Auf Demos nur mit Security
Mehr als zwei Dutzend Übergriffe auf Journalisten wurden im vergangenen Jahr in Sachsen dokumentiert. Auf rechten Demonstrationen ist die Berichterstattung mittlerweile besonders riskant - und ohne Personenschutz kaum noch umsetzbar.
Nein, dieser Beitrag beginnt nicht mit einer Lügenpresse-Atmo. Wie die klingt, und wie die Menschen aussehen, die diese Parole auf rechten Demos skandieren, dürfte inzwischen bekannt sein. Stattdessen eine Zahl: 25. So viele Übergriffe auf Journalisten in Sachsen hat das Dresdner Medienmagazin Funkturm 2015 dokumentiert. Von Pöbeleien, Sachbeschädigungen bis zu Faustschlägen und Angriffen ganzer Demonstranten-Gruppen auf Kamerateams und Fotografen.
Wer als Journalist in Sachsen von rechten Demonstrationen berichtet, riskiert seine körperliche Unversehrtheit. Ine Dippmann, Hörfunkjournalistin beim Mitteldeutschen Rundfunk und Vorsitzende des Journalistenverbandes Sachsen.
"Als Journalisten müssen wir lernen, mit einer großen Aggressivität auf diesen Demonstrationen umzugehen lernen. Das heißt, man muss neben seiner Arbeit auch das Umfeld beobachten und beachten. Also einfach schauen, dass man sich in Menschenmengen möglichst mit anderen Kollegen zusammentut. Beim MDR ist es inzwischen so, dass Security mitgeschickt wird."
Berichten von Pegida unter Personenschutz? Mittlerweile Alltag
Gerade die gut erkennbaren Kameraleute und Techniker sind oft Zielscheibe von Gewalt geworden. Auch beim ZDF besteht ein Team inzwischen nicht mehr aus drei, sondern aus fünf Personen. Berichten von Pegida unter Personenschutz? Inzwischen Alltag für Studioleiter Carsten Thurau, der vor seiner Zeit in Sachsen für das ZDF aus Südamerika berichtet hat.
"Man kann als Journalist immer in eine gefährliche Situation kommen und sollte natürlich auf sich und sein Team gut aufpassen und nichts machen was sich selbst und eben auch andere gefährdet. Das ist immer ganz wichtig. Aber ich habe es noch nie erlebt, dass man selbst zur Zielscheibe des Angriffs wurde. Dass sich der Hass und die Wut, dieser Menschen gegen Journalisten richten. Wir waren früher Beobachter, haben das dargestellt, mussten auch aufpassen. Aber das ist eine neue Qualität, die mich sehr erschreckt."
Die Täter: nicht immer männlich, nicht immer Hooligans
Und die sich 2016 fortsetzt.
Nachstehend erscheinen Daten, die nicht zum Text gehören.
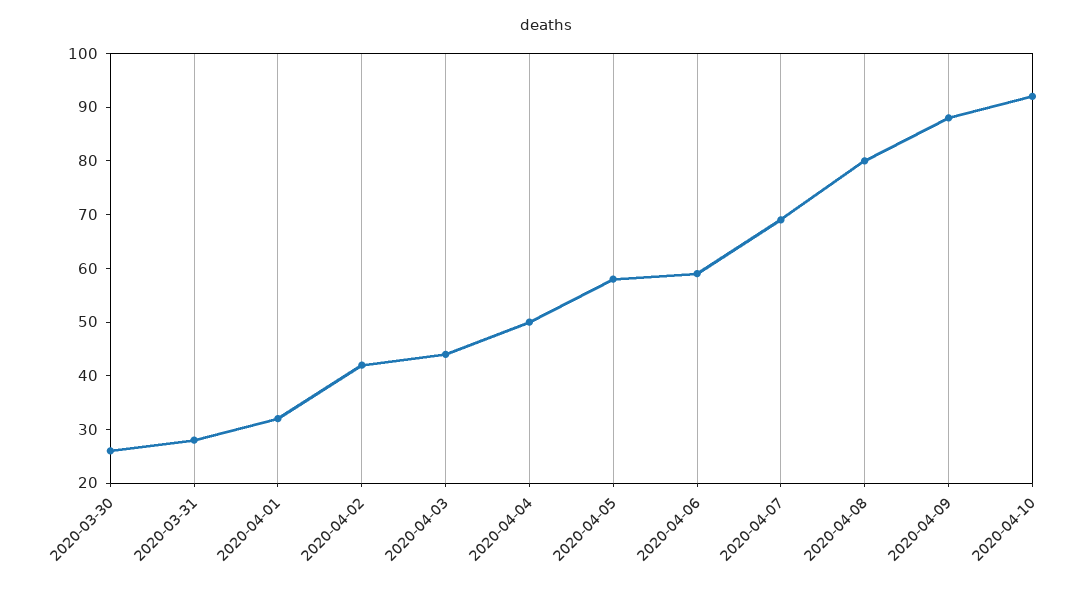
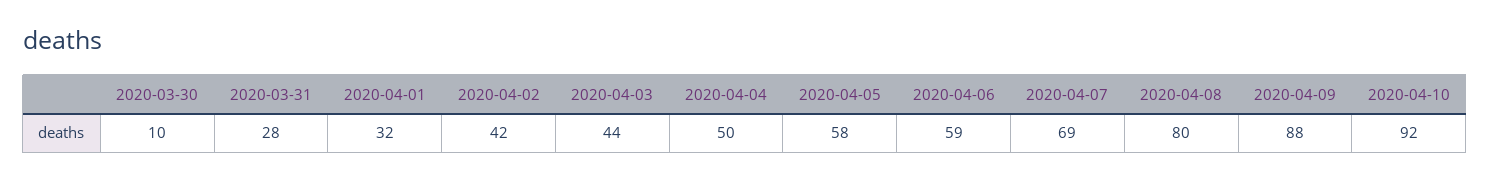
  {
-   "2020-03-30": 25,
+   "2020-03-30": 10,
    "2020-03-31": 28,
    "2020-04-01": 32,
    "2020-04-02": 42,
    "2020-04-03": 44,
    "2020-04-04": 50,
    "2020-04-05": 58,
    "2020-04-06": 59,
    "2020-04-07": 69,
    "2020-04-08": 80,
    "2020-04-09": 88,
    "2020-04-10": 92
  }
Nicht nur in Sachsen, in Magdeburg attackierte ein Demonstrant auf einer AfD-Kundgebung ein Kamerateam mit Pfefferspray. Die Täter sind dabei nicht nur Männer aus der Hooliganszene. Das hat die DJV-Sachsen-Vorsitzende Dippmann erfahren, die im Januar auf einer Legida-Demonstration von einer Demonstrantin geschlagen wurde.
"Und die Frau, die mir da den Schlag ins Gesicht verpasst hat, die hätte vom Äußeren her genauso in der Nikolaikirche beim Friedensgebet sitzen können. Also dass diese Hasstiraden, die auf diesen Demonstrationen auf die Leute losgelassen werden, tatsächlich in die Hirne einsickern, das ist das was mir große Sorge bereitet, und das ist eine neue Qualität."
Anfang Februar debattierte der sächsische Landtag über Gewalt gegen Journalisten. Redner aller Fraktionen verurteilten Gewalt, einen Antrag der Linken zu diesem Thema lehnte die CDU-SPD-Regierung aber ebenso ab wie die AfD. Noch diesen Monat will sich CDU-Innenminister Markus Ulbig mit Vertretern des DJV treffen, um über einen besseren Schutz von Journalisten zu beraten.